Een advocaat, die een beroepsfout heeft gemaakt, mag, ter afwering van zijn aansprakelijkheid, de vraag opwerpen of het doel dat cliënt en advocaat met de rechtsbijstand voor ogen hadden daadwerkelijk zou zijn gerealiseerd als de beroepsfout niet zou zijn gemaakt en de rechter over het aan hem voorgelegde geschil zou hebben kunnen oordelen en beslissen.

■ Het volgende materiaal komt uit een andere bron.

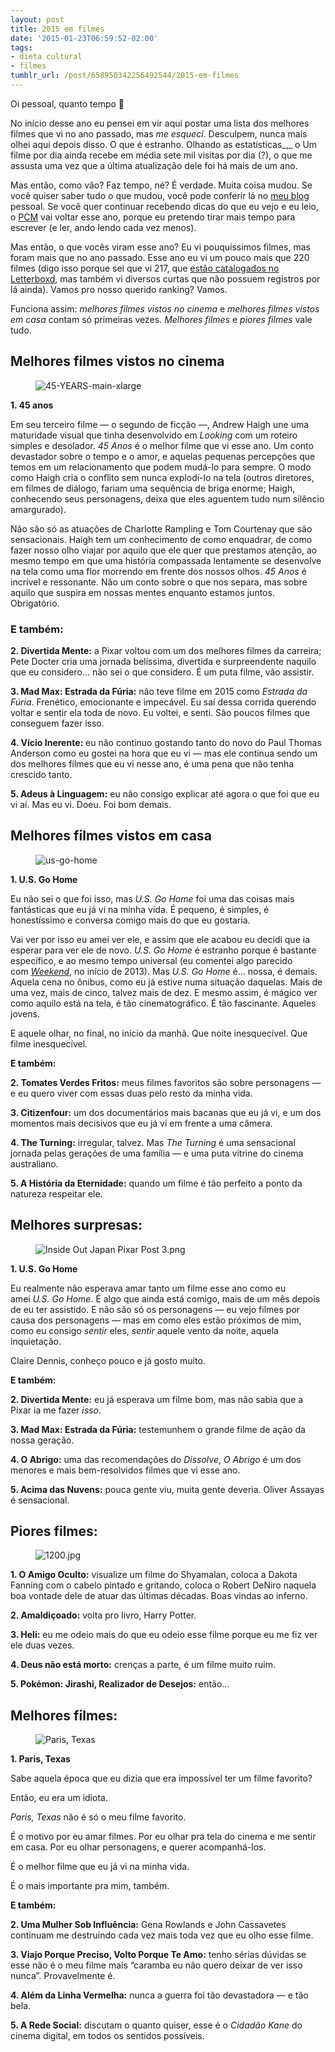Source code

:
 ```yaml
---
layout: post
title: 2015 em filmes
date: '2015-01-23T06:59:52-02:00'
tags:
- dieta cultural
- filmes
tumblr_url: /post/658950342256492544/2015-em-filmes
---
```

Oi pessoal, quanto tempo 🙂

No início desse ano eu pensei em vir aqui postar uma lista dos melhores filmes que vi no ano passado, mas&nbsp;_me esqueci_. Desculpem, nunca mais olhei aqui depois disso. O que é estranho. Olhando as estatísticas_,_ o Um filme por dia ainda recebe em média sete mil visitas por dia (?), o que me assusta uma vez que a última atualização dele foi há mais de um ano.

Mas então, como vão? Faz tempo, né? É verdade. Muita coisa mudou. Se você quiser saber tudo o que mudou, você pode conferir lá no [meu blog](https://irrelefante.com.br/) pessoal. Se você quer continuar recebendo dicas do que eu vejo e eu leio, o [PCM](https://paomortadela.com.br/) vai voltar esse ano, porque eu pretendo tirar mais tempo para escrever (e ler, ando lendo cada vez menos).

Mas então, o que vocês viram esse ano? Eu vi pouquíssimos filmes, mas foram mais que no ano passado. Esse ano eu vi um pouco mais que 220 filmes (digo isso porque sei que vi 217, que [estão catalogados no Letterboxd](https://boxd.it/jLNo), mas também vi diversos curtas que não possuem registros por lá ainda). Vamos pro nosso querido ranking? Vamos.

Funciona assim:&nbsp;_melhores filmes vistos no cinema_ e&nbsp;_melhores filmes vistos em casa_ contam só primeiras vezes.&nbsp;_Melhores filmes_ e&nbsp;_piores filmes_ vale tudo.

## Melhores filmes vistos no cinema

<figure class="tmblr-full" data-orig-height="360" data-orig-width="640" data-orig-src="https://umfilmeumdia.files.wordpress.com/2015/12/45-years-main-xlarge.jpg?w=640"><img data-attachment-id="1781" data-permalink="https://umfilmeumdia.wordpress.com/2015/12/23/2015-em-filmes/45-years-main-xlarge/" data-orig-file="https://umfilmeumdia.files.wordpress.com/2015/12/45-years-main-xlarge.jpg" data-orig-size="1280,721" data-comments-opened="1" data-image-meta='{"aperture":"0","credit":"","camera":"","caption":"","created_timestamp":"0","copyright":"","focal_length":"0","iso":"0","shutter_speed":"0","title":"","orientation":"0"}' data-image-title="45-YEARS-main-xlarge" data-image-description="" data-image-caption="" data-medium-file="https://umfilmeumdia.files.wordpress.com/2015/12/45-years-main-xlarge.jpg?w=300" data-large-file="https://umfilmeumdia.files.wordpress.com/2015/12/45-years-main-xlarge.jpg?w=640" class="alignnone size-full wp-image-1781" src="https://64.media.tumblr.com/4897b8649980e97bab3854c4bcf3c55e/2f202b9bc9c53fe0-c8/s540x810/8b03f26c49c19161ff2124eb15c77e1109536de2.jpg" alt="45-YEARS-main-xlarge" srcset="https://umfilmeumdia.files.wordpress.com/2015/12/45-years-main-xlarge.jpg?w=640 640w, https://umfilmeumdia.files.wordpress.com/2015/12/45-years-main-xlarge.jpg 1280w, https://umfilmeumdia.files.wordpress.com/2015/12/45-years-main-xlarge.jpg?w=150 150w, https://umfilmeumdia.files.wordpress.com/2015/12/45-years-main-xlarge.jpg?w=300 300w, https://umfilmeumdia.files.wordpress.com/2015/12/45-years-main-xlarge.jpg?w=768 768w, https://umfilmeumdia.files.wordpress.com/2015/12/45-years-main-xlarge.jpg?w=1024 1024w" sizes="(max-width: 640px) 100vw, 640px" data-orig-height="360" data-orig-width="640" data-orig-src="https://umfilmeumdia.files.wordpress.com/2015/12/45-years-main-xlarge.jpg?w=640"></figure>

**1. 45 anos**

Em seu terceiro filme — o segundo de ficção —, Andrew Haigh une uma maturidade visual que tinha desenvolvido em&nbsp;_Looking_ com um roteiro simples e desolador.&nbsp;_45 Anos_ é o melhor filme que vi esse ano. Um conto devastador sobre o tempo e o amor, e aquelas pequenas percepções que temos em um relacionamento que podem mudá-lo para sempre. O modo como Haigh cria o conflito sem nunca explodí-lo na tela (outros diretores, em filmes de diálogo, fariam uma sequência de briga enorme; Haigh, conhecendo seus personagens, deixa que eles aguentem tudo num silêncio amargurado).

Não são só as atuações de Charlotte Rampling e Tom Courtenay&nbsp;que são sensacionais. Haigh tem um conhecimento de como enquadrar, de como fazer nosso olho viajar por aquilo que ele quer que prestamos atenção, ao mesmo tempo em que uma história compassada lentamente se desenvolve na tela como uma flor morrendo em frente dos nossos olhos.&nbsp;_45 Anos_ é incrível e ressonante. Não um conto sobre o que nos separa, mas sobre aquilo que suspira em nossas mentes enquanto estamos juntos. Obrigatório.

### E também:

**2. Divertida Mente:** a Pixar voltou com um dos melhores filmes da carreira; Pete Docter cria uma jornada belíssima, divertida e surpreendente naquilo que eu considero… não sei o que considero. É um puta filme, vão assistir.

**3. Mad Max: Estrada da Fúria:** não teve filme em 2015 como&nbsp;_Estrada da Fúria_. Frenético, emocionante e impecável. Eu saí dessa corrida querendo voltar e sentir ela toda de novo. Eu voltei, e senti. São poucos filmes que conseguem fazer isso.

**4. Vício Inerente:** eu não continuo gostando tanto do novo do Paul Thomas Anderson como eu gostei na hora que eu vi — mas ele continua sendo um dos melhores filmes que eu vi nesse ano, é uma pena que não tenha crescido tanto.

**5. Adeus à Linguagem:** eu não consigo explicar até agora o que foi que eu vi aí. Mas eu vi. Doeu. Foi bom demais.

## Melhores filmes vistos em casa

<figure class="tmblr-full" data-orig-height="360" data-orig-width="640" data-orig-src="https://umfilmeumdia.files.wordpress.com/2015/12/us-go-home.jpg?w=640"><img data-attachment-id="1783" data-permalink="https://umfilmeumdia.wordpress.com/2015/12/23/2015-em-filmes/us-go-home/" data-orig-file="https://umfilmeumdia.files.wordpress.com/2015/12/us-go-home.jpg" data-orig-size="1280,720" data-comments-opened="1" data-image-meta='{"aperture":"0","credit":"","camera":"","caption":"","created_timestamp":"0","copyright":"","focal_length":"0","iso":"0","shutter_speed":"0","title":"","orientation":"0"}' data-image-title="us-go-home" data-image-description="" data-image-caption="" data-medium-file="https://umfilmeumdia.files.wordpress.com/2015/12/us-go-home.jpg?w=300" data-large-file="https://umfilmeumdia.files.wordpress.com/2015/12/us-go-home.jpg?w=640" class="alignnone size-full wp-image-1783" src="https://64.media.tumblr.com/2ac4eda9f9c27794fcd1deb435721a1f/2f202b9bc9c53fe0-65/s540x810/4ae3dcadb061120a93d663ae0d5b3623b46e7ae4.jpg" alt="us-go-home" srcset="https://umfilmeumdia.files.wordpress.com/2015/12/us-go-home.jpg?w=640 640w, https://umfilmeumdia.files.wordpress.com/2015/12/us-go-home.jpg 1280w, https://umfilmeumdia.files.wordpress.com/2015/12/us-go-home.jpg?w=150 150w, https://umfilmeumdia.files.wordpress.com/2015/12/us-go-home.jpg?w=300 300w, https://umfilmeumdia.files.wordpress.com/2015/12/us-go-home.jpg?w=768 768w, https://umfilmeumdia.files.wordpress.com/2015/12/us-go-home.jpg?w=1024 1024w" sizes="(max-width: 640px) 100vw, 640px" data-orig-height="360" data-orig-width="640" data-orig-src="https://umfilmeumdia.files.wordpress.com/2015/12/us-go-home.jpg?w=640"></figure>

**1. U.S. Go Home**

Eu não sei o que foi isso, mas&nbsp;_U.S. Go Home_ foi uma das coisas mais fantásticas que eu já vi na minha vida. É pequeno, é simples, é honestíssimo e conversa comigo mais do que eu gostaria.

Vai ver por isso eu amei ver ele, e assim que ele acabou eu decidi que ia esperar para ver ele de novo.&nbsp;_U.S. Go Home_ é estranho porque é bastante específico, e ao mesmo tempo universal (eu comentei algo parecido com&nbsp;_[Weekend](https://umfilmeumdia.wordpress.com/2013/01/06/weekend-2011/)_, no início de 2013). Mas _U.S. Go Home_ é… nossa, é demais. Aquela cena no ônibus, como eu já estive numa situação daquelas. Mais de uma vez, mais de cinco, talvez mais de dez. E mesmo assim, é mágico ver como aquilo está na tela, é tão cinematográfico. É tão fascinante. Aqueles jovens.

E aquele olhar, no final, no início da manhã. Que noite inesquecível. Que filme inesquecível.

**E também:**

**2. Tomates Verdes Fritos:** meus filmes favoritos são sobre personagens — e eu quero viver com essas duas pelo resto da minha vida.

**3. Citizenfour:** um dos documentários mais bacanas que eu já vi, e um dos momentos mais decisivos que eu já vi em frente a uma câmera.

**4. The Turning:** irregular, talvez. Mas&nbsp;_The Turning_ é uma sensacional jornada pelas gerações de uma família — e uma puta vitrine do cinema australiano.

**5. A História da Eternidade:** quando um filme é tão perfeito a ponto da natureza respeitar ele.

## Melhores surpresas:

<figure class="tmblr-full" data-orig-height="357" data-orig-width="640" data-orig-src="https://umfilmeumdia.files.wordpress.com/2015/12/inside-out-japan-pixar-post-3.png?w=640"><img data-attachment-id="1808" data-permalink="https://umfilmeumdia.wordpress.com/2015/12/23/2015-em-filmes/inside-out-japan-pixar-post-3/" data-orig-file="https://umfilmeumdia.files.wordpress.com/2015/12/inside-out-japan-pixar-post-3.png" data-orig-size="1255,701" data-comments-opened="1" data-image-meta='{"aperture":"0","credit":"","camera":"","caption":"","created_timestamp":"0","copyright":"","focal_length":"0","iso":"0","shutter_speed":"0","title":"","orientation":"0"}' data-image-title="Inside Out Japan Pixar Post 3" data-image-description="" data-image-caption="" data-medium-file="https://umfilmeumdia.files.wordpress.com/2015/12/inside-out-japan-pixar-post-3.png?w=300" data-large-file="https://umfilmeumdia.files.wordpress.com/2015/12/inside-out-japan-pixar-post-3.png?w=640" class="alignnone size-full wp-image-1808" src="https://64.media.tumblr.com/cb60df1e093e923d2082e90f41151f34/2f202b9bc9c53fe0-b2/s540x810/8ea03c2d22fb959ee76a47ee4f143ea694bdb41f.png" alt="Inside Out Japan Pixar Post 3.png" srcset="https://umfilmeumdia.files.wordpress.com/2015/12/inside-out-japan-pixar-post-3.png?w=640 640w, https://umfilmeumdia.files.wordpress.com/2015/12/inside-out-japan-pixar-post-3.png?w=150 150w, https://umfilmeumdia.files.wordpress.com/2015/12/inside-out-japan-pixar-post-3.png?w=300 300w, https://umfilmeumdia.files.wordpress.com/2015/12/inside-out-japan-pixar-post-3.png?w=768 768w, https://umfilmeumdia.files.wordpress.com/2015/12/inside-out-japan-pixar-post-3.png?w=1024 1024w, https://umfilmeumdia.files.wordpress.com/2015/12/inside-out-japan-pixar-post-3.png 1255w" sizes="(max-width: 640px) 100vw, 640px" data-orig-height="357" data-orig-width="640" data-orig-src="https://umfilmeumdia.files.wordpress.com/2015/12/inside-out-japan-pixar-post-3.png?w=640"></figure>

**1. U.S. Go Home**

Eu realmente não esperava amar tanto um filme esse ano como eu amei&nbsp;_U.S. Go Home_. É algo que ainda está comigo, mais de um mês depois de eu ter assistido. E não são só os personagens — eu vejo filmes por causa dos personagens — mas em como eles estão próximos de mim, como eu consigo&nbsp;_sentir_ eles,&nbsp;_sentir_ aquele vento da noite, aquela inquietação.

Claire Dennis, conheço pouco e já gosto&nbsp;muito.

**E também:**

**2. Divertida Mente:** eu já esperava um filme bom, mas não sabia que a Pixar ia me fazer&nbsp;_isso_.

**3. Mad Max: Estrada da Fúria:** testemunhem o grande filme de ação da nossa geração.

**4. O Abrigo:** uma das recomendações do&nbsp;_Dissolve_,&nbsp;_O Abrigo_ é um dos menores e mais bem-resolvidos&nbsp;filmes que vi esse ano.

**5. Acima das Nuvens:** pouca gente viu, muita gente deveria. Oliver Assayas é sensacional.

## Piores filmes:

<figure class="tmblr-full" data-orig-height="360" data-orig-width="640" data-orig-src="https://umfilmeumdia.files.wordpress.com/2015/12/1200.jpg?w=640"><img data-attachment-id="1807" data-permalink="https://umfilmeumdia.wordpress.com/2015/12/23/2015-em-filmes/attachment/1200/" data-orig-file="https://umfilmeumdia.files.wordpress.com/2015/12/1200.jpg" data-orig-size="1200,675" data-comments-opened="1" data-image-meta='{"aperture":"0","credit":"","camera":"","caption":"","created_timestamp":"0","copyright":"","focal_length":"0","iso":"0","shutter_speed":"0","title":"","orientation":"0"}' data-image-title="1200" data-image-description="" data-image-caption="" data-medium-file="https://umfilmeumdia.files.wordpress.com/2015/12/1200.jpg?w=300" data-large-file="https://umfilmeumdia.files.wordpress.com/2015/12/1200.jpg?w=640" class="alignnone size-full wp-image-1807" src="https://64.media.tumblr.com/17a7e452f62b9e5653cef0e104da6fd9/2f202b9bc9c53fe0-63/s540x810/921cafdd413635ae24073837623f482fb3c75e77.jpg" alt="1200.jpg" srcset="https://umfilmeumdia.files.wordpress.com/2015/12/1200.jpg?w=640 640w, https://umfilmeumdia.files.wordpress.com/2015/12/1200.jpg?w=150 150w, https://umfilmeumdia.files.wordpress.com/2015/12/1200.jpg?w=300 300w, https://umfilmeumdia.files.wordpress.com/2015/12/1200.jpg?w=768 768w, https://umfilmeumdia.files.wordpress.com/2015/12/1200.jpg?w=1024 1024w, https://umfilmeumdia.files.wordpress.com/2015/12/1200.jpg 1200w" sizes="(max-width: 640px) 100vw, 640px" data-orig-height="360" data-orig-width="640" data-orig-src="https://umfilmeumdia.files.wordpress.com/2015/12/1200.jpg?w=640"></figure>

**1. O Amigo Oculto:** visualize um filme do Shyamalan, coloca a Dakota Fanning com o cabelo pintado e gritando, coloca o Robert DeNiro naquela boa vontade dele de atuar das últimas décadas. Boas vindas ao inferno.

**2. Amaldiçoado:** volta pro livro, Harry Potter.

**3. Heli:** eu me odeio mais do que eu odeio esse filme porque eu me fiz ver ele duas vezes.

**4. Deus não está morto:** crenças a parte, é um filme muito ruim.

**5. Pokémon: Jirashi, Realizador de Desejos:** então…

## Melhores filmes:

<figure class="tmblr-full" data-orig-height="362" data-orig-width="640" data-orig-src="https://umfilmeumdia.files.wordpress.com/2014/12/paris-texas.jpg?w=640"><img data-attachment-id="1703" data-permalink="https://umfilmeumdia.wordpress.com/?attachment_id=1703" data-orig-file="https://umfilmeumdia.files.wordpress.com/2014/12/paris-texas.jpg" data-orig-size="1881,1064" data-comments-opened="1" data-image-meta='{"aperture":"0","credit":"","camera":"","caption":"","created_timestamp":"0","copyright":"","focal_length":"0","iso":"0","shutter_speed":"0","title":"","orientation":"0"}' data-image-title="Paris, Texas" data-image-description="" data-image-caption="" data-medium-file="https://umfilmeumdia.files.wordpress.com/2014/12/paris-texas.jpg?w=300" data-large-file="https://umfilmeumdia.files.wordpress.com/2014/12/paris-texas.jpg?w=640" class="alignnone size-full wp-image-1703" src="https://64.media.tumblr.com/6cadc2ee49900053f8feb52bc8642e66/2f202b9bc9c53fe0-44/s540x810/1d2f61604eb3397cc5f85d0e3c5ddf0aa78ff8f9.jpg" alt="Paris, Texas" srcset="https://umfilmeumdia.files.wordpress.com/2014/12/paris-texas.jpg?w=640 640w, https://umfilmeumdia.files.wordpress.com/2014/12/paris-texas.jpg?w=1280 1280w, https://umfilmeumdia.files.wordpress.com/2014/12/paris-texas.jpg?w=150 150w, https://umfilmeumdia.files.wordpress.com/2014/12/paris-texas.jpg?w=300 300w, https://umfilmeumdia.files.wordpress.com/2014/12/paris-texas.jpg?w=768 768w, https://umfilmeumdia.files.wordpress.com/2014/12/paris-texas.jpg?w=1024 1024w" sizes="(max-width: 640px) 100vw, 640px" data-orig-height="362" data-orig-width="640" data-orig-src="https://umfilmeumdia.files.wordpress.com/2014/12/paris-texas.jpg?w=640"></figure>

**1. Paris, Texas**

Sabe aquela época que eu dizia que era impossível ter um filme favorito?

Então, eu era um idiota.

_Paris, Texas_ não é só o meu filme favorito.

É o motivo por eu amar filmes. Por eu olhar pra tela do cinema e me sentir em casa. Por eu olhar personagens, e querer acompanhá-los.

É o melhor filme que eu já vi na minha vida.

É o mais importante pra mim, também.

**E também:**

**2. Uma Mulher Sob Influência:** Gena Rowlands e John Cassavetes continuam me destruindo cada vez mais toda vez que eu olho esse filme.

**3. Viajo Porque Preciso, Volto Porque Te Amo:** tenho sérias dúvidas se esse não é o meu filme mais “caramba eu não quero deixar de ver isso nunca”. Provavelmente é.

**4. Além da Linha Vermelha:** nunca a guerra foi tão devastadora — e tão bela.

**5. A Rede Social:** discutam o quanto quiser, esse é o&nbsp;_Cidadão Kane_ do cinema digital, em todos os sentidos possíveis.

– Advocatenwet art. 46 (2.1. Wat in het algemeen niet betaamt)

– Gedragsregel 1

 

Raad van Discipline Leeuwarden 22 februari 2001

(mrs. Van Riessen, Van Duursen, Van Hartingsveld, Hemmes en Vogelsang)

 

President Rechtbank Den Bosch 23 februari 2001

(mr. Poerink)

 

Inzake: Orde van Advocaten Den Bosch/mr. X

De President in kort geding gebiedt mr. X op vordering van de Orde een lijst te verstrekken van lopende dossiers die zijn overgedragen, de lopende dossiers die hij zelf behandelt aan de Orde af te geven, elke verwijzing op of aan zijn (voormalige) gevel naar de functie van advocaat te verwijderen, alles op straffe van een dwangsom van ƒ 10.000 met een maximum van ƒ 250.000, een en ander omdat mr. X zich niet blijkt te houden aan een schorsing van zes maanden.

 

Noot

Bij uitzondering wordt dit civielrechtelijke vonnis, gepubliceerd in Kort Geding, 2001, no. 94 vermeld. In het Ontwerp tot wijziging van de Advocatenwet (TK 1999 – 2000, 26940), Leemtewet I worden voorzieningen voorgesteld die het ingrijpen in zo’n situatie mogelijk maken. Tot dan kan een deken zich, zoals dit vonnis leert, ook via de civielrechtelijke weg behelpen.